Internet is available to tourists in nicer hotels, and the situation will only improve. Just two months after our trip, President Obama announced the normalization of relations with Cuba. Within weeks, NetFlix and AirBnB announced their plans to enter the thawing market.
I used our six-day trip as an excuse to unplug; it was delightful.
Immigration Coffee Break
No one ever has a pleasant time going through immigrations and passport control. If you do, you have some sort of weird “I enjoy skeptical stares from strangers” fetish. I think my best experiences in immigration could be described as “frosty.” (This is especially the case returning to the U.S.). But, like removing one’s shoes in security, it just becomes a part of the adventure of travel.
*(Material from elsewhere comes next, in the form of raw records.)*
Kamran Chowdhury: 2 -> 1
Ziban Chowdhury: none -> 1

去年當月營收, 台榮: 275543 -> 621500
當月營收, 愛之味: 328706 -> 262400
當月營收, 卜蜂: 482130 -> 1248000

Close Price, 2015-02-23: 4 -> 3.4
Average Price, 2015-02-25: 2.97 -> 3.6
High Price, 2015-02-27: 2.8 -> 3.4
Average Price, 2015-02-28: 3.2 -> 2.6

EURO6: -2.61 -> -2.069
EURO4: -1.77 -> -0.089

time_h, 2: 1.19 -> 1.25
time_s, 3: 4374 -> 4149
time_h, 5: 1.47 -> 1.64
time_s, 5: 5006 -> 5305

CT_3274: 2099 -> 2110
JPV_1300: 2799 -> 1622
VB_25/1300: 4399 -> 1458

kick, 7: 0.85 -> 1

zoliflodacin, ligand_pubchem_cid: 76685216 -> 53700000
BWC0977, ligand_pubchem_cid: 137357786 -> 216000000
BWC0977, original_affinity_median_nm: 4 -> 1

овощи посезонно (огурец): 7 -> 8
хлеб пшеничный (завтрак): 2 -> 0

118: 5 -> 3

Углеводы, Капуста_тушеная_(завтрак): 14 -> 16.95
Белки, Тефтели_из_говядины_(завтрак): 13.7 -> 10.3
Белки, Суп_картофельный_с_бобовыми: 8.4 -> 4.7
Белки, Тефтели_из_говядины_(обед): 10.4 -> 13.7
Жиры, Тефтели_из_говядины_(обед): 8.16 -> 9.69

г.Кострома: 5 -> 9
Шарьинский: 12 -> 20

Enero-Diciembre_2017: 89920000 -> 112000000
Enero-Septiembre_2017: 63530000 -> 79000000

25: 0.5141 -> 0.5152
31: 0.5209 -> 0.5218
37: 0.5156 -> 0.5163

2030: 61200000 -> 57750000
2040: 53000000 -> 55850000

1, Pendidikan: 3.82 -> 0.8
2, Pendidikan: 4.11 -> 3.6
I had an easy time entering Cuba. But, on our exit, our experience was a little different: the lines at passport control suddenly stopped moving. The doors closed. Officials moved briskly in front of the closed doors, purposefully avoiding eye contact with the twenty or so people still waiting in line. It took fifteen minutes for the lines to open again, as inexplicably as they’d closed. Apparently, the agents simply went on break.
If this had happened in the U.S. – where the stresses of travel reduce Americans into monsters with the self-entitlement of a toddler, the patience of a New York cabbie in rush hour, and the moral depravity of J. Dahlmer – these agents would’ve returned to a crime scene: a landscape strewn with torches, torn tropical shirts, and warring factions whose faces were smeared with the blood of their victims.
Homeless Dogs and Cats with Name-tags
We ran across several dogs in old Havana donning name tags that advertises that they are owned and cared for, which apparently prevents them from getting swept up by animal control. We have this in the U.S., obviously, but you got to admit that it’s pretty damn cute. It almost looks like he has a handmade keycard lanyard and works at Amazon.
I only saw two types of beer during our six day tour of the island, both of which were comparable to American macrobrew in look and taste (though, after a long day in the sun, any liquid under 98.6º is refreshing). If a restaurant in Seattle even attempted to open with only two beers on draught – and macrobrews at that – the establishment would be torched by an hirsute, flannel-clad cadre of lumbersexuals before the first pint was poured.
After my second mojito or Cuba Libre, however, I no longer cared.
Entering through the ass-end of the plane
I’ve flown a lot, but entering an airplane through stairs in the very back of the plane was new. (Envision a plane that crapped a staircase). It would’ve been unremarkable were it not for the fact that a line had formed … directly behind the idling engines. I wouldn’t describe either the 100+ decibel whine of a turbine engine or the accompanying exhaust as “delicate on the senses.” And I always enjoy boarding a flight already with a feeling of nausea deeply-seated in my gut.
“Convertible Cuban Pesos” (pronounced “kooks”) is one of two currencies in Cuba, created specifically for the tourism industry. The exchange rate is officially 1 CUC = US$1, but tourists endure a penalty and tax when exchanging, thus 0.87 CUC = US$1.